Would you write out all the records again, exactly?

╭──

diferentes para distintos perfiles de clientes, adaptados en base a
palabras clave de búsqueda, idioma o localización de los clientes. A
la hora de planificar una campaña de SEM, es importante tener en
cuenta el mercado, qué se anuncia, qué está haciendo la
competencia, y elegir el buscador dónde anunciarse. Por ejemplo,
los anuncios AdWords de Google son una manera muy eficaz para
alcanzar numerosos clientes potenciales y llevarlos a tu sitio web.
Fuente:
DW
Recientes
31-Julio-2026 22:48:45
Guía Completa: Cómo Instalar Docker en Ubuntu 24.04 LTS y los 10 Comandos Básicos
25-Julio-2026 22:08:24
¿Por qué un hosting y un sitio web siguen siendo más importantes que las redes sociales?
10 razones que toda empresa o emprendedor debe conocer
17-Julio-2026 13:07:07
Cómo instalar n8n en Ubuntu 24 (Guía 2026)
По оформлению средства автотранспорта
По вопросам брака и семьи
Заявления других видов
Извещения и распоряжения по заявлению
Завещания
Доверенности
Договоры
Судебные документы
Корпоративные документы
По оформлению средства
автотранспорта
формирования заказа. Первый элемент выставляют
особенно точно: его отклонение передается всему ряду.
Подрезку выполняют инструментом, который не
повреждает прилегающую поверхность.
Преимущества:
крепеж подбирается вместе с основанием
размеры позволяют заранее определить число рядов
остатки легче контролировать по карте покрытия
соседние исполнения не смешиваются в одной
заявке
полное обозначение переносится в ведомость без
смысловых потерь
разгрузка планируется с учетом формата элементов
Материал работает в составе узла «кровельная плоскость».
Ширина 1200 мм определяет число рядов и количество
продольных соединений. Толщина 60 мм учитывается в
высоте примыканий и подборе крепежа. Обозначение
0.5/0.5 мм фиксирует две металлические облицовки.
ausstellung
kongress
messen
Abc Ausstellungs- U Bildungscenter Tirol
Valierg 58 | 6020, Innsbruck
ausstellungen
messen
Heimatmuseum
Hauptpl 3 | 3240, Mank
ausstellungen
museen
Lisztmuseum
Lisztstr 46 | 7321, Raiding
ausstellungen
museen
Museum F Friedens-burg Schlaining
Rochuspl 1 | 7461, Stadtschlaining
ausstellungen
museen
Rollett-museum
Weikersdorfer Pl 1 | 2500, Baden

╰──

** Solution to this exercise **
diferentes para distintos perfiles de clientes, adaptados en base a
palabras clave de búsqueda, idioma o localización de los clientes. A
la hora de planificar una campaña de SEM, es importante tener en
cuenta el mercado, qué se anuncia, qué está haciendo la
competencia, y elegir el buscador dónde anunciarse. Por ejemplo,
los anuncios AdWords de Google son una manera muy eficaz para
alcanzar numerosos clientes potenciales y llevarlos a tu sitio web.
Fuente:
DW
Recientes
31-Julio-2026 22:48:45
Guía Completa: Cómo Instalar Docker en Ubuntu 24.04 LTS y los 10 Comandos Básicos
25-Julio-2026 22:08:24
¿Por qué un hosting y un sitio web siguen siendo más importantes que las redes sociales?
10 razones que toda empresa o emprendedor debe conocer
17-Julio-2026 13:07:07
Cómo instalar n8n en Ubuntu 24 (Guía 2026)
По оформлению средства автотранспорта
По вопросам брака и семьи
Заявления других видов
Извещения и распоряжения по заявлению
Завещания
Доверенности
Договоры
Судебные документы
Корпоративные документы
По оформлению средства
автотранспорта
формирования заказа. Первый элемент выставляют
особенно точно: его отклонение передается всему ряду.
Подрезку выполняют инструментом, который не
повреждает прилегающую поверхность.
Преимущества:
крепеж подбирается вместе с основанием
размеры позволяют заранее определить число рядов
остатки легче контролировать по карте покрытия
соседние исполнения не смешиваются в одной
заявке
полное обозначение переносится в ведомость без
смысловых потерь
разгрузка планируется с учетом формата элементов
Материал работает в составе узла «кровельная плоскость».
Ширина 1200 мм определяет число рядов и количество
продольных соединений. Толщина 60 мм учитывается в
высоте примыканий и подборе крепежа. Обозначение
0.5/0.5 мм фиксирует две металлические облицовки.
ausstellung
kongress
messen
Abc Ausstellungs- U Bildungscenter Tirol
Valierg 58 | 6020, Innsbruck
ausstellungen
messen
Heimatmuseum
Hauptpl 3 | 3240, Mank
ausstellungen
museen
Lisztmuseum
Lisztstr 46 | 7321, Raiding
ausstellungen
museen
Museum F Friedens-burg Schlaining
Rochuspl 1 | 7461, Stadtschlaining
ausstellungen
museen
Rollett-museum
Weikersdorfer Pl 1 | 2500, Baden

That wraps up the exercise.